On paper, Calhoun's resume can match up to pretty much anyones, other than maybe John Wooden's. Over 800 wins, 3 National Championships, a countless number of players in the NBA (many of whom had not been highly recruited), four final fours, and a truckload of sweet sixteens/elite eights. Really, it baffles me that respected college basketball writers can rank him behind guys like Roy Williams on the all-time coaching tree, when Calhoun has MORE WINS and MORE NATIONAL CHAMPIONSHIPS, while Roy has spent nearly his enitre coachning career at two blue bloods, whom had established greatness long before his arrival. I understand Roy has more final fours (7) and more wins per season (Not sure on that), and I'm not trying to take away from the great career he has had, but to me this isn't even a debate. The same thing could be said for Izzo at MSU, a guy who has won a third as many National Titles at a school who had already experienced success on the national stage.

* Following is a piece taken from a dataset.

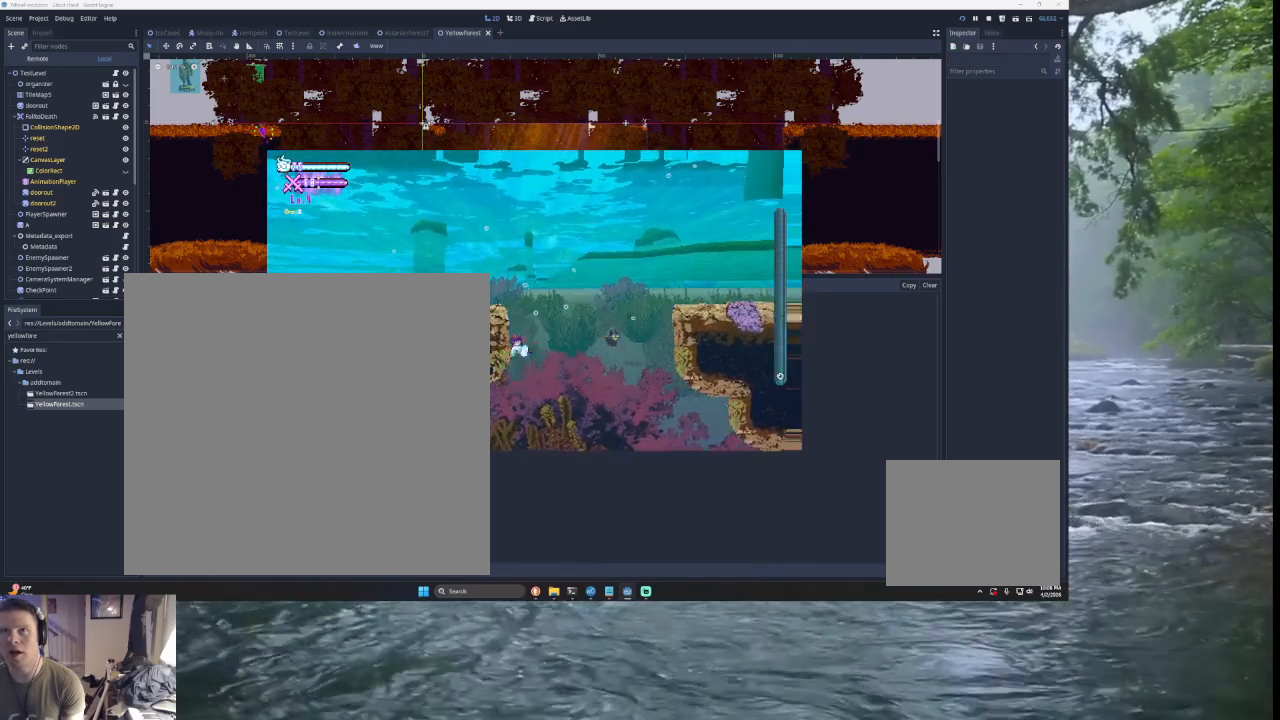
{"buttons": ["TRIANGLE"], "left_stick": "up", "right_stick": "center", "events": [[300, "left_stick", "center"], [467, "left_stick", "up"]]}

To me, this lack of respect mostly comes down to Calhoun's personality and his recruiting violations. I still belive the recruiting violations are just a small smear on what has been an unbelievable career. Calhoun though, is not nearly the media darling that guys like K, Roy, Izzo, and even Calipari are.

I think with last years impropable National Title run and countless examples of amazing coaching, it is time people begin to realize that undoubtedly, Calhoun and K are the two best coaches in the game, and it is not unthinkable to start debating as to who is the best. With K's overwhelming advantage in Final Fours and wins, it is hard not to put him #1, or at the very least 1A, but at the end of the day it is all about the trophys, and Calhoun is only one down, and it is starting to look like he might have another shot at a fourth this year or next year, that coming without a quarter of the McDonald's All-Americans that Roy and K have managed to get their hands on.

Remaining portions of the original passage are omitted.